_EXCERPTED PASSAGE_
►

Dear Math and FPU-Experts - help needed!

Mark_Larson · August 21, 2008, 08:03:48 PM

here is what the basic add loop looks like. I am doing two 64-bit adds at the same time using sse2. This is just the add part, I need to add the carry part next.

Code Select


   xor	eax,eax					; max = 0
	mov	ecx,eax 					; i = max

outer_loop:

;yasm automatically uses OFFSET so using it will break the code
; mov rsi, OFFSET src1
	mov	rsi,src1					; esi = src1 = f0
; mov rdi, OFFSET src2
	mov	rdi,src2					; edi = src2 = f1-
   pxor	xmm7,xmm7				; carry =  0

do_adds:
	movdqa	xmm0, [rsi]			; f0
	movdqa	xmm1, [rdi]			; f1
	paddq		xmm0,xmm7			; add f0 + carry, 64-bit add :)

◄

[Region and label listings]

►

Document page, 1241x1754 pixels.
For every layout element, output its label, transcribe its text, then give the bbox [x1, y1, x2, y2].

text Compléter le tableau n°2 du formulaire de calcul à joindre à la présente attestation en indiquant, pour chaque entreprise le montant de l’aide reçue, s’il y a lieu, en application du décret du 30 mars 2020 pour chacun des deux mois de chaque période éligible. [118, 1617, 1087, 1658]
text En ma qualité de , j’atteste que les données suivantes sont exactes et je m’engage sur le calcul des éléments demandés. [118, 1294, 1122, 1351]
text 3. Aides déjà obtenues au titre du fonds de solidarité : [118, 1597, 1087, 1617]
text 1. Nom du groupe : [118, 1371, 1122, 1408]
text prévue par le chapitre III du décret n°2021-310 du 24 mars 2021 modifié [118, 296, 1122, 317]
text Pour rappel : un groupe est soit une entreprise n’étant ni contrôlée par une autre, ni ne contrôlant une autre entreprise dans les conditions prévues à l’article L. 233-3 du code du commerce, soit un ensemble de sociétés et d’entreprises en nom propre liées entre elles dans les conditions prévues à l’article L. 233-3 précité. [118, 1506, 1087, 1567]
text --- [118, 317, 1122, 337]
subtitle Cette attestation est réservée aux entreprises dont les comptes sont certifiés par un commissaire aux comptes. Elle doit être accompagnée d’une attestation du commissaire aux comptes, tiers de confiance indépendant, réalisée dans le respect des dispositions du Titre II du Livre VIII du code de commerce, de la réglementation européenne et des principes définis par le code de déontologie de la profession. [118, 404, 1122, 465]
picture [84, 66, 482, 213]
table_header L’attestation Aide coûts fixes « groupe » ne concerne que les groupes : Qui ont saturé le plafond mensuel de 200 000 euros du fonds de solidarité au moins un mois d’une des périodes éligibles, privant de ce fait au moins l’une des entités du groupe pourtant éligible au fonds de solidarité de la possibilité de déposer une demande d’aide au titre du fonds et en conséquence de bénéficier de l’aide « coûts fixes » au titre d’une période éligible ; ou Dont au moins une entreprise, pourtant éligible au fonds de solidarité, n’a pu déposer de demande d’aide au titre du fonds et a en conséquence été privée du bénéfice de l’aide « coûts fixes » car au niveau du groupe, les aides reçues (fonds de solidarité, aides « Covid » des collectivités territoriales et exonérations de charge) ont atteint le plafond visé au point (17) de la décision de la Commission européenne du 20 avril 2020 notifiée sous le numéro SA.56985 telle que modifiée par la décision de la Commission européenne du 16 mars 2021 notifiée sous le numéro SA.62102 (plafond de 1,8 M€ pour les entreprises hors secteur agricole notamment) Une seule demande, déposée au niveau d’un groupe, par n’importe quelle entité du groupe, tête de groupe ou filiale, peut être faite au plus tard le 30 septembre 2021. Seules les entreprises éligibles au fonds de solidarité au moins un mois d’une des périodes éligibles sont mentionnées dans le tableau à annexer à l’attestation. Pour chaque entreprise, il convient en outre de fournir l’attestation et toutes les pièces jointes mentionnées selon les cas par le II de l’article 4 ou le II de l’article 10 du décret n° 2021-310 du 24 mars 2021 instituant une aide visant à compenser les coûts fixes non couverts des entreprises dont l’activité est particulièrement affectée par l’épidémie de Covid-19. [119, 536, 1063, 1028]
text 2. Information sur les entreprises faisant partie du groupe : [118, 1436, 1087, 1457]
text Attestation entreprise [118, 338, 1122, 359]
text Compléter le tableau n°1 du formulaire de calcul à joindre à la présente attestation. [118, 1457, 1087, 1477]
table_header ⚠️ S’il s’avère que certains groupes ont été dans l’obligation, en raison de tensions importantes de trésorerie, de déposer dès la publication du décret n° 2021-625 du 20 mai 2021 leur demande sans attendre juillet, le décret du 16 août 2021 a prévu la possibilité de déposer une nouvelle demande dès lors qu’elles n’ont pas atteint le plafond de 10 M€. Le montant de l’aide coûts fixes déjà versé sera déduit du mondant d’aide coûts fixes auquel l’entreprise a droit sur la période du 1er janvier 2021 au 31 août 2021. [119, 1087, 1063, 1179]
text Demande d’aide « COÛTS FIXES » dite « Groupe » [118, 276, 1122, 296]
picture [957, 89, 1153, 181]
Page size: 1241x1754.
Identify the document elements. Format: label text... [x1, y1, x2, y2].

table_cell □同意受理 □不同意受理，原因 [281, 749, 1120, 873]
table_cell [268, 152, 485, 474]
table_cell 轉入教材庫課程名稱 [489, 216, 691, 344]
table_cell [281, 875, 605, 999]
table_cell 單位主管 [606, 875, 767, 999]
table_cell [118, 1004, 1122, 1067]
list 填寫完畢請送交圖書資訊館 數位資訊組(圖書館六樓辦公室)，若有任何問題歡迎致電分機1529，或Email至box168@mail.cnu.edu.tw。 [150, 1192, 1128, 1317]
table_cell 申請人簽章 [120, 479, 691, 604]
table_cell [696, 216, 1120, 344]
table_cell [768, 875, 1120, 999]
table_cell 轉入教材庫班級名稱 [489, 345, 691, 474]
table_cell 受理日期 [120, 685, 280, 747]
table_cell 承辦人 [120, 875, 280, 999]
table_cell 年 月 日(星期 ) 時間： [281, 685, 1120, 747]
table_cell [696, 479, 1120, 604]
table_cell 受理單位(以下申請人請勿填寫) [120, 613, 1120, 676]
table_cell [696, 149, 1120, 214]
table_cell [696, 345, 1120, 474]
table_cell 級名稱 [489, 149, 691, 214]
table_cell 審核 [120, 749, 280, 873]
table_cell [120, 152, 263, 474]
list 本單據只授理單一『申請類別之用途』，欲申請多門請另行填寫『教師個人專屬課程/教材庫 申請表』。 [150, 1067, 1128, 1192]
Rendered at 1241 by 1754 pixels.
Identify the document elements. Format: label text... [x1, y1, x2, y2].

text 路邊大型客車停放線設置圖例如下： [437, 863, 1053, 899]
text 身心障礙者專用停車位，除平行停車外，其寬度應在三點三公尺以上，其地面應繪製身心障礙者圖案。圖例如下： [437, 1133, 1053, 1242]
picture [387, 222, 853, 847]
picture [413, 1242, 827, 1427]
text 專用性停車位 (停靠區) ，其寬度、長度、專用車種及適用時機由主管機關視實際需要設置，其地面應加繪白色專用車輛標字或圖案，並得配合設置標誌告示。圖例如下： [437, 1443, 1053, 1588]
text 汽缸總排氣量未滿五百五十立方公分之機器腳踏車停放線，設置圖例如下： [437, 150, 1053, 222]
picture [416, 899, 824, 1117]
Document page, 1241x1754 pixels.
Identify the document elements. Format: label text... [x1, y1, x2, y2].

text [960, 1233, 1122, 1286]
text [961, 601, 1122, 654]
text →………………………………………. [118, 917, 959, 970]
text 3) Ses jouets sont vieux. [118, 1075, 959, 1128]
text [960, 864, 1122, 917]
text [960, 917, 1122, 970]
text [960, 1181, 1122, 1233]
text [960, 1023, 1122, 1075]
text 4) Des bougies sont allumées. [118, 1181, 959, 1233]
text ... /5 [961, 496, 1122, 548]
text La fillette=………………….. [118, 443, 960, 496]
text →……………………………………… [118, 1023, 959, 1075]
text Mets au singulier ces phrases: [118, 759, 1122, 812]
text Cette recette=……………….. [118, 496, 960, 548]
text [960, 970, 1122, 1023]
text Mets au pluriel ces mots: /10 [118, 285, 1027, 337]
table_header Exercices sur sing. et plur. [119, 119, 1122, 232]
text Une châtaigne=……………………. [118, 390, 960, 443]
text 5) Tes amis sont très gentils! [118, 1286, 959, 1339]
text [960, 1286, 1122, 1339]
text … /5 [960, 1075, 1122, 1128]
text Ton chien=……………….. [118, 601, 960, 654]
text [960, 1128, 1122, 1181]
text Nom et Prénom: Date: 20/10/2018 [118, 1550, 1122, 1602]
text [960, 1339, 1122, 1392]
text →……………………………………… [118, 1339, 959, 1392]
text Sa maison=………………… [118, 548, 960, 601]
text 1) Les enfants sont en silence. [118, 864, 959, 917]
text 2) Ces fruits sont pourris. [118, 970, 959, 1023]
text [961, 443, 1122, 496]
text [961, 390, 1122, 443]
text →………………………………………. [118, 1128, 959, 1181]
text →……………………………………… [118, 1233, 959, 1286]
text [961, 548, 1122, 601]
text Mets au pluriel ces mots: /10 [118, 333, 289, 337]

◄

_PROBLEM_
Please copy the forum post on the SSE2 add loop from above in full, keeping every line unchanged.

_COMPLETE ANSWER_
Dear Math and FPU-Experts - help needed!

Mark_Larson · August 21, 2008, 08:03:48 PM

here is what the basic add loop looks like. I am doing two 64-bit adds at the same time using sse2. This is just the add part, I need to add the carry part next.

Code Select


   xor	eax,eax					; max = 0
	mov	ecx,eax 					; i = max

outer_loop:

;yasm automatically uses OFFSET so using it will break the code
; mov rsi, OFFSET src1
	mov	rsi,src1					; esi = src1 = f0
; mov rdi, OFFSET src2
	mov	rdi,src2					; edi = src2 = f1-
   pxor	xmm7,xmm7				; carry =  0

do_adds:
	movdqa	xmm0, [rsi]			; f0
	movdqa	xmm1, [rdi]			; f1
	paddq		xmm0,xmm7			; add f0 + carry, 64-bit add :)